Tout comme Andrew, les trois hommes qui font partie de son équipage vivent dans la région et ils sont originaires des villages situés le long des rivières Nushagak et Togiak. En levant l’ancre, ils se dirigent vers le large et se mettent à examiner l’horizon de tous les côtés. « Vous essayez toujours de déchiffrer l’eau à l’horizon pour savoir où les poissons se trouveront », explique Andrew. « Nous cherchons ceux qui sautent. Vous pouvez en voir un, puis plus rien. Et, soudainement, vous pourriez voir tout un banc de poissons. Un peu comme le thon : des centaines ou des milliers de saumons qui sautent en même temps! »
Andrew continue, espérant voir un signe de la présence des saumons dans l’eau grise. Dans la cabine, les gars discutent entre eux et se disent étonnés de constater à quel point les pêcheurs sont bien payés depuis quelques années. Compte tenu de l’abondance de poissons, on pourrait s’attendre à ce que les prix baissent, mais la triste vérité c’est que, à part le saumon sockeye de Bristol Bay, il n’y a presque plus de saumon. D’autres secteurs fertiles du Pacifique Nord où le saumon se trouvait en abondance – le golfe de l’Alaska, le sud-est de l’Alaska, la Colombie-Britannique – sont en baisse et l’habitat du saumon a disparu ou est de plus en plus rare partout au sud de ces régions.

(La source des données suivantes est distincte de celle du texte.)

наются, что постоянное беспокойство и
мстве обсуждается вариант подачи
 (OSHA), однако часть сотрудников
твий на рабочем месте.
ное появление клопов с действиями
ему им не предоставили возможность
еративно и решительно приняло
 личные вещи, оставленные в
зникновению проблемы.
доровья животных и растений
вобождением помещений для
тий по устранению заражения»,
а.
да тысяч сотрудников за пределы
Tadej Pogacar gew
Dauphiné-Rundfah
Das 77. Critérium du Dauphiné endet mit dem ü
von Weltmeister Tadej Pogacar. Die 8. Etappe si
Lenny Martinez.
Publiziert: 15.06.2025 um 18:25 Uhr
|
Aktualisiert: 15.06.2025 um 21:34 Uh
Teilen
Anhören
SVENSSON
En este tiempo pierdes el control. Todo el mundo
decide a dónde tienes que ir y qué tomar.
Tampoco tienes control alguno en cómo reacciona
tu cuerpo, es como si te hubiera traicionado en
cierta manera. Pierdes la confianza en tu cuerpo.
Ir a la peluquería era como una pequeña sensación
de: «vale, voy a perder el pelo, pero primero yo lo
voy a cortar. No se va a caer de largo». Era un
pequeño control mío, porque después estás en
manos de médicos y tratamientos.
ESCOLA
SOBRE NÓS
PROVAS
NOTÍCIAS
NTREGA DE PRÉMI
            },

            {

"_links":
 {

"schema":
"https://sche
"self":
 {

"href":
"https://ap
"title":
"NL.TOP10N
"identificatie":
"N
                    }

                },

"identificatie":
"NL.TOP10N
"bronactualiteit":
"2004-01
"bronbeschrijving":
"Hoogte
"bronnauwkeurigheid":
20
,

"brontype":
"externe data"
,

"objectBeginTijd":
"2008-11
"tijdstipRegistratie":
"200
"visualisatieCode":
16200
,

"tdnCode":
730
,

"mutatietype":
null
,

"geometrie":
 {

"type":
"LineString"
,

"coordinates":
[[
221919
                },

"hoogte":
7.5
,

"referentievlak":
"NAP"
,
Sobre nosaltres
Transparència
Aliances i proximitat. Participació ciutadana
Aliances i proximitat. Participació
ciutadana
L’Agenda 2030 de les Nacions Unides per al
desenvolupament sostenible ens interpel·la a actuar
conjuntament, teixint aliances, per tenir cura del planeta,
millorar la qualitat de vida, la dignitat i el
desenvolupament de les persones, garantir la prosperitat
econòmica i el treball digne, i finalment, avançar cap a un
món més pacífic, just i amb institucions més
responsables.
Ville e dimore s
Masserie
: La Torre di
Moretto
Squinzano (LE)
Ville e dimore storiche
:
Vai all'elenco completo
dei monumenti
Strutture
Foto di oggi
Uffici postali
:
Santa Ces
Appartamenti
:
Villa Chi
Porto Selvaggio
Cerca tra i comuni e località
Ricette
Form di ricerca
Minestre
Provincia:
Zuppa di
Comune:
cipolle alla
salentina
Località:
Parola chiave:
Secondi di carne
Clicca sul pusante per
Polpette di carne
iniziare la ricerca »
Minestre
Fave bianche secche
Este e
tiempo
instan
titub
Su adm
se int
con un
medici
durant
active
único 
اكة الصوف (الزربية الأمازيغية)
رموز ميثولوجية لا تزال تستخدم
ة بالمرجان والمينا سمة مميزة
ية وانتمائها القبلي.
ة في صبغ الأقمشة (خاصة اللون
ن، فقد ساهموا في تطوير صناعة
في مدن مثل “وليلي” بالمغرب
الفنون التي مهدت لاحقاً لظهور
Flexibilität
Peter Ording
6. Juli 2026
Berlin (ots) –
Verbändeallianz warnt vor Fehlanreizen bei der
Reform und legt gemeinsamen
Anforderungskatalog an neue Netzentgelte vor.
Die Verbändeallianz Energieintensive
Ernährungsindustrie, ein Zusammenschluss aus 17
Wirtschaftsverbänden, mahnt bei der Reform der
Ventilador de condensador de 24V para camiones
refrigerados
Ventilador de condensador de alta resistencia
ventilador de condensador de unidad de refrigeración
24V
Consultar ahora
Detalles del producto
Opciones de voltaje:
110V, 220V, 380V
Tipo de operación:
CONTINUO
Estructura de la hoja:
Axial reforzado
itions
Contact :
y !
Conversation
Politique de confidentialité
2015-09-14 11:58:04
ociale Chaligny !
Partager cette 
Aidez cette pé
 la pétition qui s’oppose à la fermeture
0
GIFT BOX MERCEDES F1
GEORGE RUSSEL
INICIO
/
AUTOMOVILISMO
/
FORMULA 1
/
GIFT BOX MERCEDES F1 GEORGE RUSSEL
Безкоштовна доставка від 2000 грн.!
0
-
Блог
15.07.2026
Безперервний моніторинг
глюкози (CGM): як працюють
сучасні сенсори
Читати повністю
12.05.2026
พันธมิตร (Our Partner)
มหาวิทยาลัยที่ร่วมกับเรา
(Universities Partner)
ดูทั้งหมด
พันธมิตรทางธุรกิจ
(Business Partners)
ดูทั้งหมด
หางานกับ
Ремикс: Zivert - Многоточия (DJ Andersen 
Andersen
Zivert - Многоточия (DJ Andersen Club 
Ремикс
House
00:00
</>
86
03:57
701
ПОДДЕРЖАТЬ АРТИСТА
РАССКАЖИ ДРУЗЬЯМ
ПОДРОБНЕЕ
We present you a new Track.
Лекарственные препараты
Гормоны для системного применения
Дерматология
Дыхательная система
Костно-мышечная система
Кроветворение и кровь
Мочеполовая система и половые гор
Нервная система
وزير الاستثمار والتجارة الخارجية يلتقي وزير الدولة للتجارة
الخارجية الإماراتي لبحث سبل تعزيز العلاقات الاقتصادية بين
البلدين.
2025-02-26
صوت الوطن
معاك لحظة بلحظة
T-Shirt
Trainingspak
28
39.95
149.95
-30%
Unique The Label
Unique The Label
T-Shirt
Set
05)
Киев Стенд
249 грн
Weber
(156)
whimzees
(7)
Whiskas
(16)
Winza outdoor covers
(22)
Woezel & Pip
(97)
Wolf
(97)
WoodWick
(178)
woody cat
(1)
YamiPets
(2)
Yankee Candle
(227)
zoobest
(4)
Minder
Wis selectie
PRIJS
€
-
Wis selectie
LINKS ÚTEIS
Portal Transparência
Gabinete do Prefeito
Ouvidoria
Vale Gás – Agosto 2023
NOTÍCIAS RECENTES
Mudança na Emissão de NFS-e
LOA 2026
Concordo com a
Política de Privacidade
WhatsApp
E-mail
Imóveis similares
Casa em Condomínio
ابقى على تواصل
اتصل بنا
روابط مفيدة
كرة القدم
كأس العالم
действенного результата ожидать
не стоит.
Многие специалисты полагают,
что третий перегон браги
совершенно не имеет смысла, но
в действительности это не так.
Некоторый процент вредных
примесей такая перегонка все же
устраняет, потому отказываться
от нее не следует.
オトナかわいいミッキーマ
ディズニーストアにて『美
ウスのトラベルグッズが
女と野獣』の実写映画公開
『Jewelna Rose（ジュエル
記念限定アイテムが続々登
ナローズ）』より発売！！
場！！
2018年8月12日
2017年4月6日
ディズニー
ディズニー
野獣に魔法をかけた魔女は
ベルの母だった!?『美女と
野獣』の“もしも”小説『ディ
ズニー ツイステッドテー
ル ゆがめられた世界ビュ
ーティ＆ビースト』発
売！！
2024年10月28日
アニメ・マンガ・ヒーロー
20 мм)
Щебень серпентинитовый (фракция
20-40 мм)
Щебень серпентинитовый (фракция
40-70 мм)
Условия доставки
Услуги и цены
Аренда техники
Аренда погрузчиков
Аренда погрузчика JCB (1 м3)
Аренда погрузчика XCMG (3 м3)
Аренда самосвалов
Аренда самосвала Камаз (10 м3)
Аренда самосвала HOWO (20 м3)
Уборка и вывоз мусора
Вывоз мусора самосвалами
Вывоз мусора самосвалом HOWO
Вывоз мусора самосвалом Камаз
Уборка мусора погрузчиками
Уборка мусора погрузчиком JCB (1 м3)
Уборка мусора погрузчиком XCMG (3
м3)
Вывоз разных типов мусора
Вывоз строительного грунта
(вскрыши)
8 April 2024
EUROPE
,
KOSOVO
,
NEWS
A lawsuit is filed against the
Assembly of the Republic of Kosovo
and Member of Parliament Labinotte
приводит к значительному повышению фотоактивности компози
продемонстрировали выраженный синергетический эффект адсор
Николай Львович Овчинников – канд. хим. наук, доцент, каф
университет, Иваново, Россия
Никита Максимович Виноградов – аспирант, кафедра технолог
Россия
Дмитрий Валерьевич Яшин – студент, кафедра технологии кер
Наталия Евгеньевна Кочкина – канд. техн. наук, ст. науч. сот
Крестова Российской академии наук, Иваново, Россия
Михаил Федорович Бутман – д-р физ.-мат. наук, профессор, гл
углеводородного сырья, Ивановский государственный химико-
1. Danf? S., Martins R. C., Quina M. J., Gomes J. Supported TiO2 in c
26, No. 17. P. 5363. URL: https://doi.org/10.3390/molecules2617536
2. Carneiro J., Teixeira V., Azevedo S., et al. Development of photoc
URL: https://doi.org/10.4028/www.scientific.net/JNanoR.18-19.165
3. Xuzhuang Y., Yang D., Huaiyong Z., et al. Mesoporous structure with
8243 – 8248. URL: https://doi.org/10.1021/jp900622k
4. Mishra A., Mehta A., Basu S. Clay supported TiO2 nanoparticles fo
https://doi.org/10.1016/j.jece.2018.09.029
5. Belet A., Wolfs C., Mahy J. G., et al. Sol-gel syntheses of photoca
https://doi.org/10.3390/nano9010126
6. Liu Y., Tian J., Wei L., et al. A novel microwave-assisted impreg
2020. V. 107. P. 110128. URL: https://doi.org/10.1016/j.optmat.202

« Ici, nous sommes à l’extrême pointe de l’hémisphère occidental, dans un des derniers environnements sauvages vierges, et nous devons nous battre contre les sociétés minières », déplore Andrew. « Il ne restera plus rien si nous perdons. »
Sur le pont, les appels des membres de l’équipage qui voient les saumons sauter sont de plus en plus fréquents et Andrew donne l’ordre de déployer le filet. La nuit tombe et les flotteurs à mailles blancs se démarquent derrière la poupe. Et, soudainement, illuminés par un des projecteurs du pont, 79 millions de têtes et de queues apparaissent prêtes à passer dans le filet.